Nuts and seeds are a beneficial source of protein, carbs, and fats, making them a filling addition to any meal.
There are many, many nuts and seeds to choose from and countless ways to incorporate them into your meal preps. Some of our favorite combos include cashews added to Asian stir frys, walnuts on banana pancakes, and pumpkin seeds sprinkled on a salad. Nuts and seeds are also delicious on their own as a filling snack.
Nuts and seeds also make a great base for homemade bars and energy bites. Cashews, walnuts, and pumpkin seeds are all good options for bases.
Want the lowdown on nuts and seeds? We gotchu! Check out our free guide to nut and seed butters (including watermelon seed butter – what?!) for more.
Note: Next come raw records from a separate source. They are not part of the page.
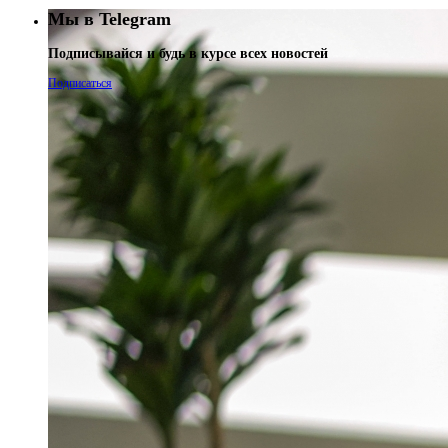
Мы в Telegram
Подписывайся и будь в курсе всех новостей
Подписаться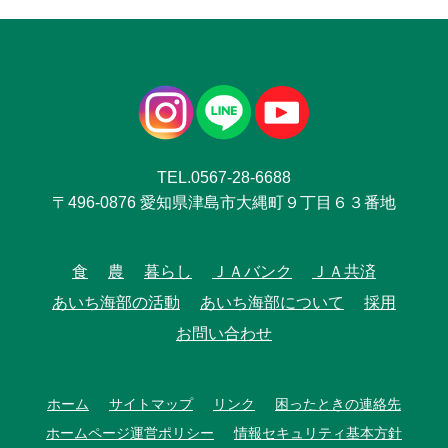
TEL.0567-28-6688
〒496-0876 愛知県津島市大縄町９丁目６３番地
食
農
暮らし
ＪＡバンク
ＪＡ共済
あいち海部の活動
あいち海部について
採用
お問い合わせ
ホーム
サイトマップ
リンク
困ったときの連絡先
ホームページ運営ポリシー
情報セキュリティ基本方針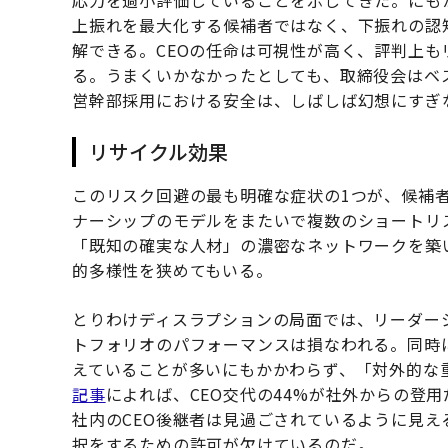
応力を過小評価していることを示してきた。にも
上振れを最大化する候補者ではなく、下振れの認
解できる。CEOの任命は可視性が高く、評判上
る。うまくいかなかったとしても、取締役会はベ
営幹部採用における安全は、しばしば幻想にすぎ
リサイクル効果
このリスク回避の最も明確な症状の1つが、候補
ナーシップのモデルをまたいで複数のショートリ
「既知の確実な人材」の濃密なネットワークを築
的多様性を狭めてもいる。
とりわけディスラプションの局面では、リーダー
トフォリオのパフォーマンスは損なわれる。同時
えていることが多いにもかかわらず、「対外的な重み」に
記事
によれば、CEO交代の44%が社外からの登
社内のCEO後継者は見過ごされているように見
択をするための許可が欠けているのだ。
VEGGIE BURGERS, VEGGIE “MEATS,” & SEITAN
We all have those days where cooking is just not happening. Enter – pre-made veggies burgers! Pre-packaged veggie sausage and burgers are amazing to have on hand for quick vegan protein. We recommend trying different veggie “meats” until you find one that fits your dietary needs (and tastes good!).
How do I meal prep with seitan?
Seitan is made of gluten and is soy-free. You can find it near the tofu and tempeh in most grocery stores. Seitan has a hearty, earthy flavor and is easy to crumble, so it works well in anything that you’d use ground meat for such as chilis, burgers and “meat” sauces. We recommend adding some sauce to the seitan to flavor it. Try this recipe – seitan subs perfect for the chicken in the Chicken and Roasted Veggies dish!
Plant-based proteins are an easy, versatile option for everyone, whether or not you’re a meat-eater. Incorporating some vegan protein sources, or even entirely vegan meals, into your diet can help beat meal-prep boredom by forcing you to explore different recipes, styles of cooking, taste profiles, and more.